I do not say this from the space overlooking the work that needs to be put in to create equitable societies. Equity is very dear to me, especially equity for working mothers and solo parents. I am not saying we dismiss the work that needs to be put in to make it equitable for the human being with an womb - be respectful of menstrual cycles, maternity, child support etc. But I am questioning all of us women - why do we need to feel that our work in raising children has been made invisible and we have been penalized by the system ? We always have a choice of challenging, but may have opted for the convenience of silence. The real questions to ask - why do we not feel comfortable voicing it out - about the period leave that we badly need, or a career break to focus on the needs of the children ?

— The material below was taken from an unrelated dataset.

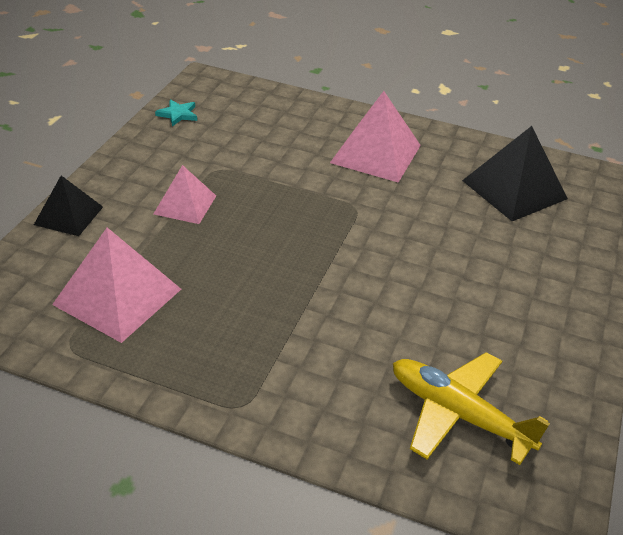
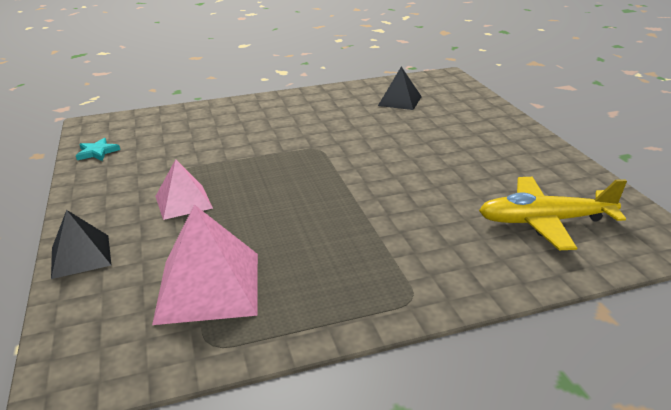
camera: 35 degrees left, 10 degrees down
pink pyramid [330,91,421,183] -> none
black pyramid [462,126,568,221] -> black pyramid [378,67,422,110], size x0.61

Its not easy. We search for justification for behaviors which are normal. As soon as we realise that all our challenges can be stripped down from the various layers of stories from societal conditionings to primordial human needs and instincts, we are freed from the shackles of boxes of man, woman, masculine, feminine, matriarchy, patriarchy.

We need an entirely new egalitarian system. The old definitions are of no use. The new paradigm is a harmony of the masculine and the feminine energy in every human. Yes, there is recognition of difference in biology , and that difference is included and integrated. The new paradigm also will have choice based "mothering" humans and their needs.

To the world, may we all evolve and awake !

( I write mostly from my experiences of being a woman on this earth, and that may influence my writing in a certain way because I too have unconscious biases and preferences, and I am also doing the work of becoming aware. Do suggest if I have had an oversight, I will be open to conversations to understand differences and adjust, wherever applicable.)